Mas os franceses não iam deixar, pura e simplesmente, os seus inimigos de estimação tomarem conta do subcontinente indiano sem darem resposta adequada. Por isso, aquela que ficou conhecida por Guerra dos_Sete Anos, acabaria também por ter a Índia como palco de confrontos. Confrontos desiguais, acrescentemos desde já. A Companhia das Índias tinha dinheiro que chegasse e sobrasse para contratar tropas indianas, os chamados cipaios (de shiphia, que significa soldado), gente que conhecia como a palma das suas mãos os terrenos de combate e que demonstravam uma resistência às altas temperaturas, às chuvas brutas das monções, e à dureza dos desertos que lhes dava uma vantagem tremenda. Só para se ter uma ideia do poder da companhia, em 1857 estavam instalados na Índia 40 mil soldados britânicos. O grosso da força era formada por cipaios que ultrapassavam os 200 mil. Os ingleses impõem-se aos franceses em lugares fundamentais como Bombaim, Madrasta e Bengala. Mas ficariam surpreendidos com o orgulho exibido pelos seus soldados contratados que começaram a não achar graça nenhuma ao facto de andarem a morrer que nem tordos por uma guerra que não era sua. As exigências dos cipaios foram aumentando até que se viraram contra  os ingleses obrigando a um esforço militar para poderem ser dominados.

Robert Clive, que ganhou o epíteto de Clive of Índia, assumiu um papel preponderante durante essa fase decisiva da manutenção da companhia no território. Entretanto, na Europa, a Inglaterra ganhava outra batalha ainda mais importante: a da Revolução Industrial. A implantação do caminho de ferro, que permitia a deslocação mais rápida e cómoda para os exércitos chamados a apagar focos de rebelião um pouco por toda a parte acabaria por se tornar, provavelmente, o maior legado britânico na Índia que tem, hoje em dia, uma das mais gigantescas redes de comboios de qualquer país do mundo.

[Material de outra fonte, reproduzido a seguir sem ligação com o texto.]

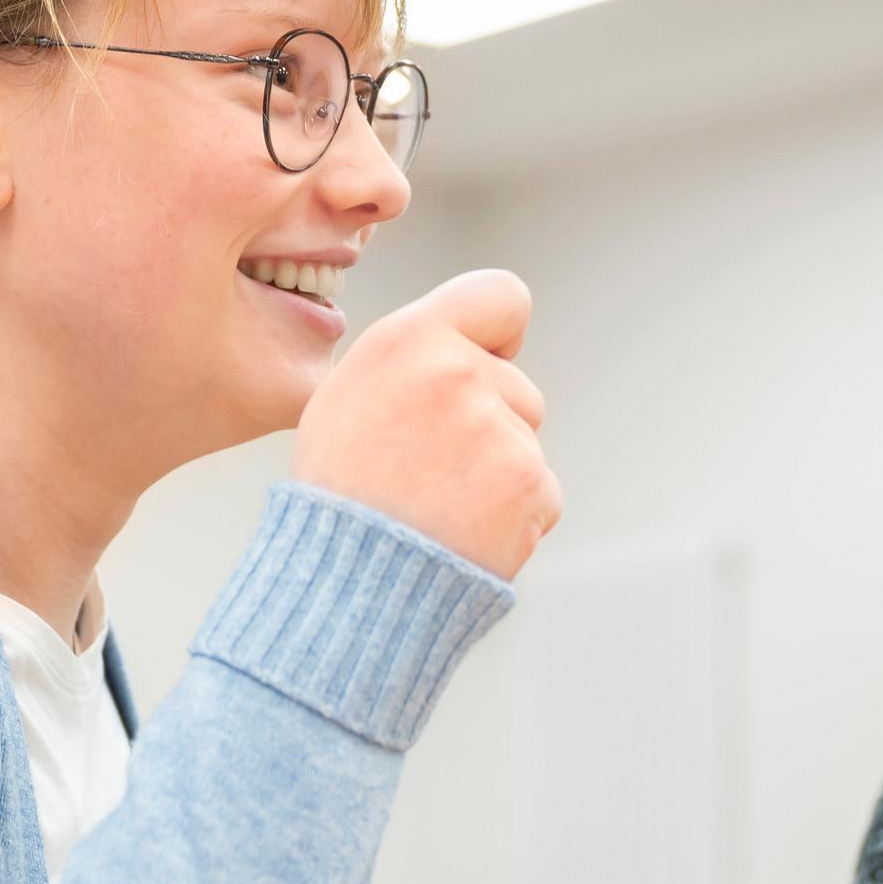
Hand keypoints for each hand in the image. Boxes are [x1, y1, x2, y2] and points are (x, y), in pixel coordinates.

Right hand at [294, 268, 558, 578]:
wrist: (344, 588)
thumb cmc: (340, 494)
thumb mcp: (348, 395)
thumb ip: (412, 359)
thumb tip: (472, 350)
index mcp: (406, 338)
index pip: (503, 294)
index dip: (500, 334)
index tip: (486, 363)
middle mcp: (456, 372)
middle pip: (519, 386)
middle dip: (491, 423)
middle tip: (428, 469)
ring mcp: (498, 429)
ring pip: (526, 444)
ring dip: (499, 474)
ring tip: (437, 505)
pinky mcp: (529, 484)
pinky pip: (542, 494)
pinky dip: (514, 519)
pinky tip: (462, 533)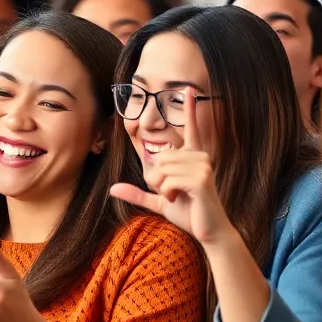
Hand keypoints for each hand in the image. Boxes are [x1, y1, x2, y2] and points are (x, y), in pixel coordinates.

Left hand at [110, 87, 232, 245]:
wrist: (209, 232)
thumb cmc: (189, 214)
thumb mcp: (159, 201)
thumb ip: (138, 193)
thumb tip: (112, 189)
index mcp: (193, 158)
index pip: (191, 129)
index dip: (189, 109)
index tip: (187, 89)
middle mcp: (200, 157)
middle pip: (159, 158)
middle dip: (157, 179)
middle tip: (172, 192)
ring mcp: (203, 166)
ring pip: (161, 168)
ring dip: (162, 187)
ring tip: (178, 196)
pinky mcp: (201, 180)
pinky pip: (168, 180)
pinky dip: (167, 193)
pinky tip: (180, 199)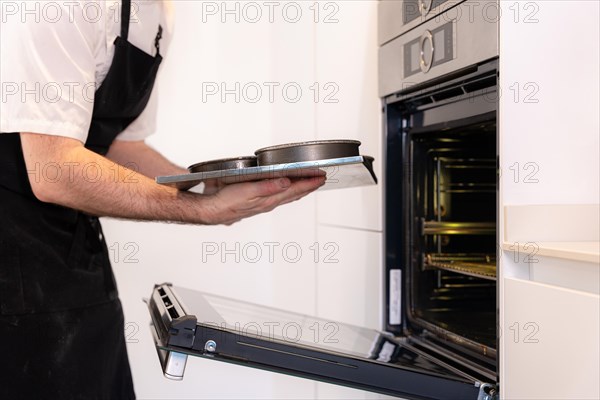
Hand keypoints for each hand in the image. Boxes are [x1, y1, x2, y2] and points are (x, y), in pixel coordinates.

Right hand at [200, 176, 325, 224]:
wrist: (213, 211)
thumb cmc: (227, 202)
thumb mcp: (248, 191)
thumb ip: (268, 187)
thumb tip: (286, 182)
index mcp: (269, 199)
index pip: (295, 189)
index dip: (309, 183)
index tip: (321, 177)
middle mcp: (269, 202)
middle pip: (295, 193)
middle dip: (309, 186)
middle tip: (321, 179)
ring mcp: (264, 203)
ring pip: (288, 195)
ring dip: (300, 189)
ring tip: (309, 184)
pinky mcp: (258, 202)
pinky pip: (279, 196)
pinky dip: (288, 191)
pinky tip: (287, 189)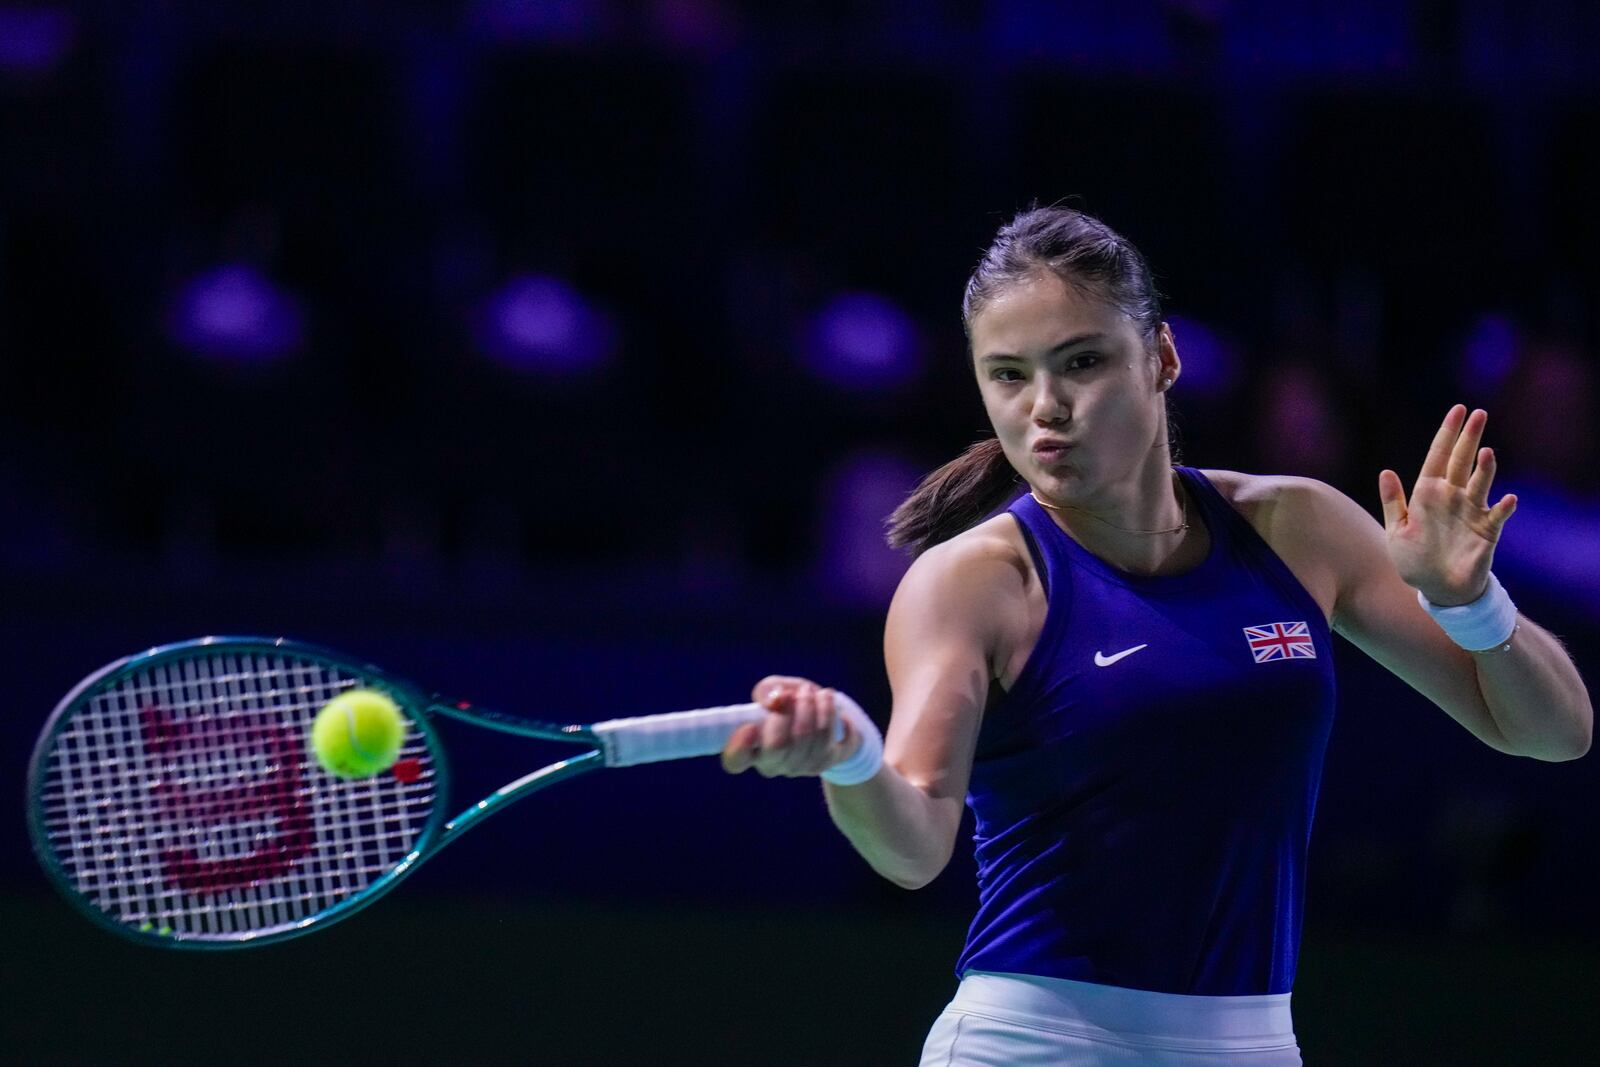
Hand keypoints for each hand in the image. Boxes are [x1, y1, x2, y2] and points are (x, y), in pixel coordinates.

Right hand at [720, 676, 858, 777]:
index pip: (735, 760)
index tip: (750, 726)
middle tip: (794, 694)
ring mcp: (799, 767)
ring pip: (806, 738)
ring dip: (811, 706)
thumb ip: (768, 690)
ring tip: (815, 692)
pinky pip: (828, 736)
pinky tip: (827, 702)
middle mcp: (772, 763)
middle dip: (788, 712)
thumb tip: (775, 700)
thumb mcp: (776, 689)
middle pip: (777, 745)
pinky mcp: (825, 762)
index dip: (739, 747)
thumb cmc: (792, 703)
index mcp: (751, 747)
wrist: (828, 714)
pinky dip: (829, 712)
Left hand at [1378, 405, 1517, 605]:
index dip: (1447, 434)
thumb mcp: (1396, 531)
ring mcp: (1471, 512)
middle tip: (1479, 413)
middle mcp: (1452, 497)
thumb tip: (1386, 472)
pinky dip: (1503, 508)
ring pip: (1480, 483)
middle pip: (1461, 461)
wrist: (1437, 589)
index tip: (1458, 410)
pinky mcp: (1487, 531)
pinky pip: (1497, 516)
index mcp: (1428, 493)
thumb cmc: (1414, 559)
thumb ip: (1393, 502)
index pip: (1438, 456)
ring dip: (1485, 469)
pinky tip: (1508, 499)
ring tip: (1486, 451)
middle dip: (1469, 437)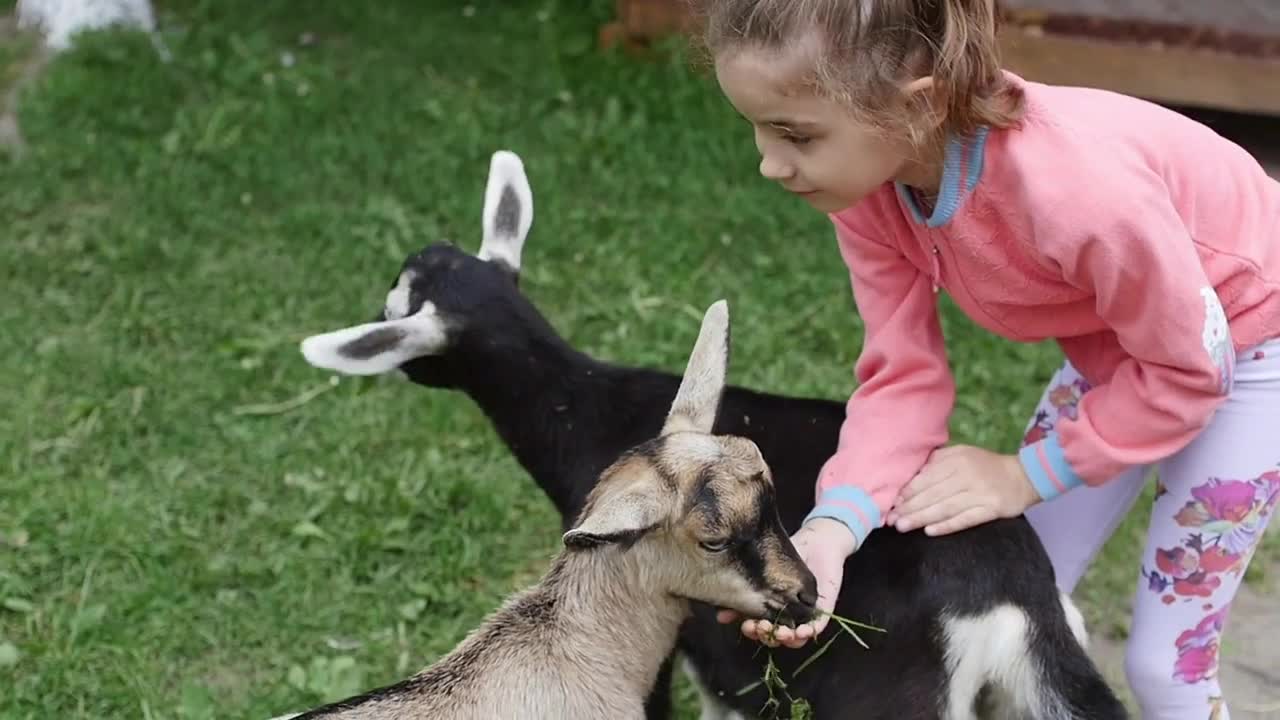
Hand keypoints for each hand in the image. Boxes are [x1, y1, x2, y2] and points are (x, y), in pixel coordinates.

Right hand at [715, 517, 855, 648]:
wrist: (815, 540)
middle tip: (761, 627)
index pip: (760, 628)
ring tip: (781, 632)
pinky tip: (802, 631)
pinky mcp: (824, 610)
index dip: (752, 631)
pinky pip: (817, 627)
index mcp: (770, 608)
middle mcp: (787, 614)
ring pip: (796, 638)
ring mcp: (805, 614)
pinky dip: (809, 632)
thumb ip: (744, 592)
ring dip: (787, 639)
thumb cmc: (784, 555)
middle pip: (775, 637)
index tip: (745, 625)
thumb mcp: (761, 572)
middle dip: (767, 636)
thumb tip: (721, 615)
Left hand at [885, 445, 1039, 535]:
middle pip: (932, 494)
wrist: (1024, 476)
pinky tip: (930, 531)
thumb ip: (938, 461)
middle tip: (891, 520)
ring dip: (921, 518)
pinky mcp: (992, 508)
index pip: (926, 478)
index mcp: (956, 459)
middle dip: (909, 508)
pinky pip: (966, 519)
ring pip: (944, 507)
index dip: (907, 492)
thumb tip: (912, 476)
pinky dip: (947, 525)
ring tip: (903, 526)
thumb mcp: (962, 454)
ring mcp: (980, 492)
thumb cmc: (986, 466)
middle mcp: (966, 475)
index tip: (892, 503)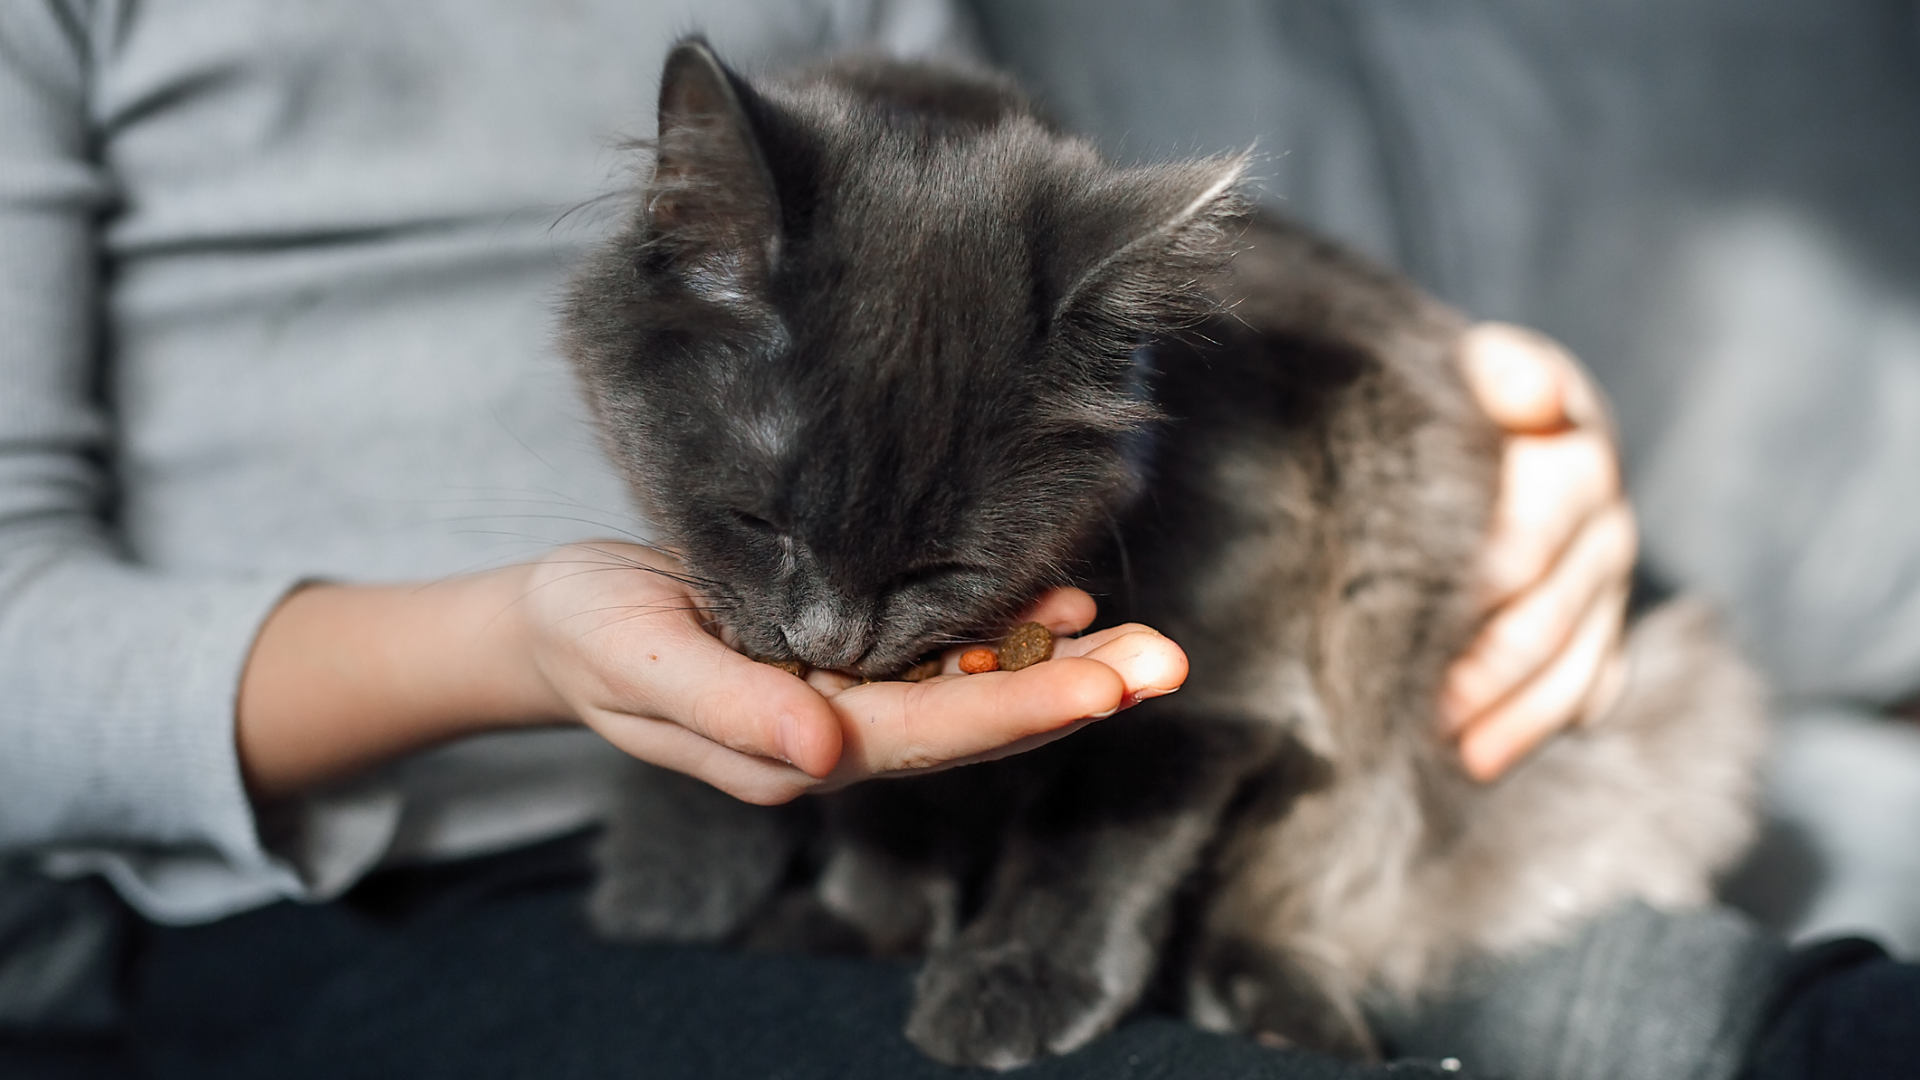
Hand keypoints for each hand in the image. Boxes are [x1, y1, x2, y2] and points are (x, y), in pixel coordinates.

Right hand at [520, 543, 1187, 803]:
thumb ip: (729, 711)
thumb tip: (828, 754)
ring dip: (1056, 666)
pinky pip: (940, 651)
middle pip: (972, 721)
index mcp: (794, 747)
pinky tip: (1057, 604)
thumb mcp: (639, 660)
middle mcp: (838, 730)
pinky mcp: (847, 650)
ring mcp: (847, 695)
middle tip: (1167, 662)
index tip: (1103, 686)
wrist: (561, 618)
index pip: (925, 733)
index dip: (1014, 707)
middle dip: (1073, 692)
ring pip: (970, 688)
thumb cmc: (589, 631)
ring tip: (1141, 639)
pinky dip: (1003, 631)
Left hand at [1442, 323, 1635, 780]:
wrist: (1485, 417)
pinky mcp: (1602, 623)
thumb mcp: (1469, 365)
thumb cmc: (1455, 395)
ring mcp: (1607, 578)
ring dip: (1511, 715)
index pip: (1536, 527)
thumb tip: (1522, 389)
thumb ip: (1495, 370)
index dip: (1483, 580)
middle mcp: (1604, 517)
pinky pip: (1587, 689)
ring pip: (1573, 662)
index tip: (1426, 619)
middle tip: (1418, 708)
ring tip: (1448, 752)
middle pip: (1549, 610)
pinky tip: (1481, 759)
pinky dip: (1535, 727)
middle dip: (1485, 667)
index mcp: (1574, 447)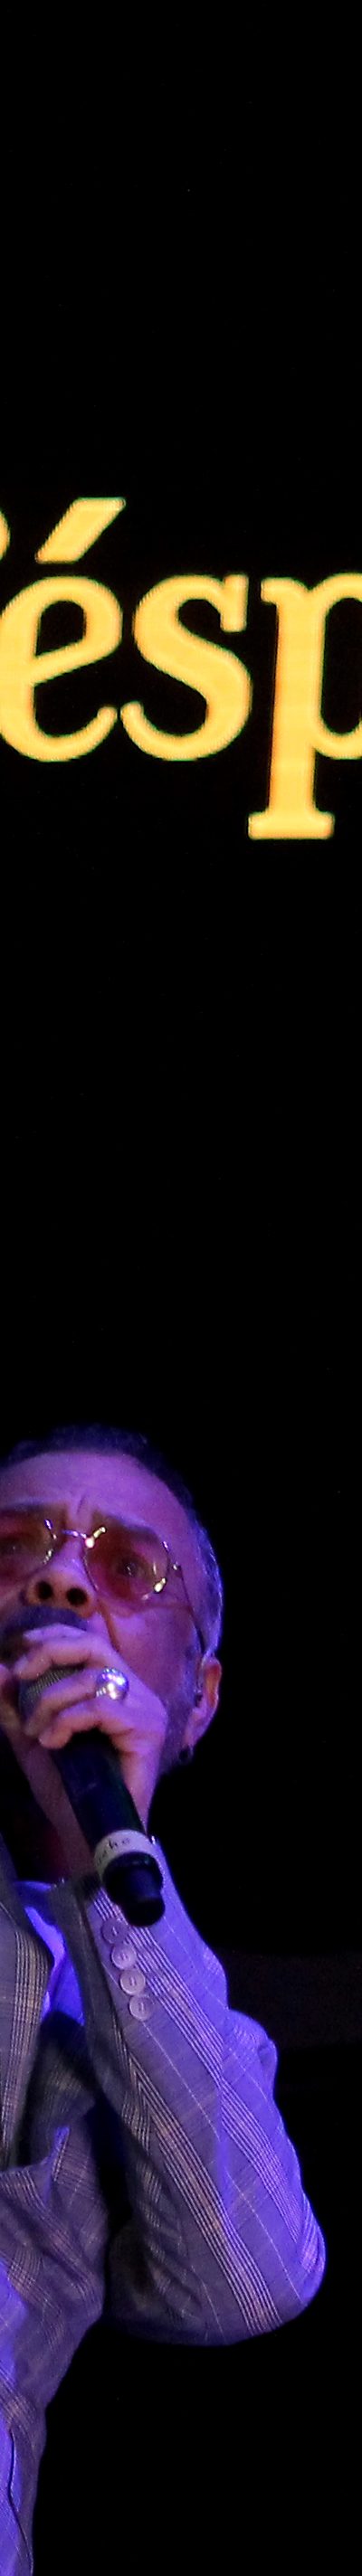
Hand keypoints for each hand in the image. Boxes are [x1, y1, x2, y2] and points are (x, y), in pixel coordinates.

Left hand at [0, 1632, 166, 1829]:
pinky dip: (67, 1720)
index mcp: (114, 1688)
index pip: (88, 1641)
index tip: (21, 1652)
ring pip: (93, 1678)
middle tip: (22, 1673)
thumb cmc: (67, 1787)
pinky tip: (52, 1742)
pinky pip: (100, 1708)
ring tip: (36, 1731)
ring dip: (51, 1700)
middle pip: (94, 1646)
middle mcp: (136, 1692)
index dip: (54, 1637)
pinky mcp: (147, 1730)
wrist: (86, 1832)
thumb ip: (16, 1705)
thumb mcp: (32, 1739)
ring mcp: (145, 1709)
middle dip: (51, 1652)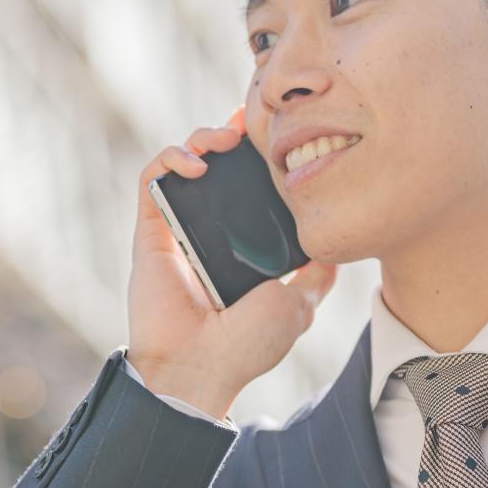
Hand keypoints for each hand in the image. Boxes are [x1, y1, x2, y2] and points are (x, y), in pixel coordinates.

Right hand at [128, 105, 337, 417]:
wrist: (201, 368)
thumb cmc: (247, 344)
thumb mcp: (299, 303)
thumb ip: (317, 273)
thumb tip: (336, 244)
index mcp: (243, 245)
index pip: (251, 185)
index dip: (261, 152)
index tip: (279, 129)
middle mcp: (210, 231)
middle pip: (218, 164)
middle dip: (231, 132)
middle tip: (249, 120)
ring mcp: (179, 228)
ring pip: (183, 162)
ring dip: (200, 137)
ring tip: (223, 139)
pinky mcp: (151, 230)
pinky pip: (152, 180)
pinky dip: (169, 159)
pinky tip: (194, 161)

Chegara, no entanto, o momento em que tanto o Parlamento (apesar dos muitos infiltrados) como a coroa sentiram que o monopólio do comércio da Índia permitia à companhia um poder desmesurado. O Government of India Act de 1858 foi votado de certa forma surpreendente decidindo pela extinção da Companhia das Índias. A partir de agora, seria o poder estabelecido e reconhecido a tomar conta de todas as possessões e negócios até aí dominados pelos comerciantes. Lord Palmerston, o Primeiro-Ministro, reconheceria que a revolta dos cipaios tinha contribuído para esta medida, revelando que deixar o poder militar nas mãos de indianos contratados era uma política que não se enquadrava com as ideias coloniais britânicas. Poucos meses mais tarde, a rainha Victoria afirmaria solenemente: «We hold ourselves bound to the natives of our Indian territories by the same obligation of duty which bind us to all our other subjects». Os indianos tornavam-se súbditos do Império Britânico. Chegara a hora do British Raj.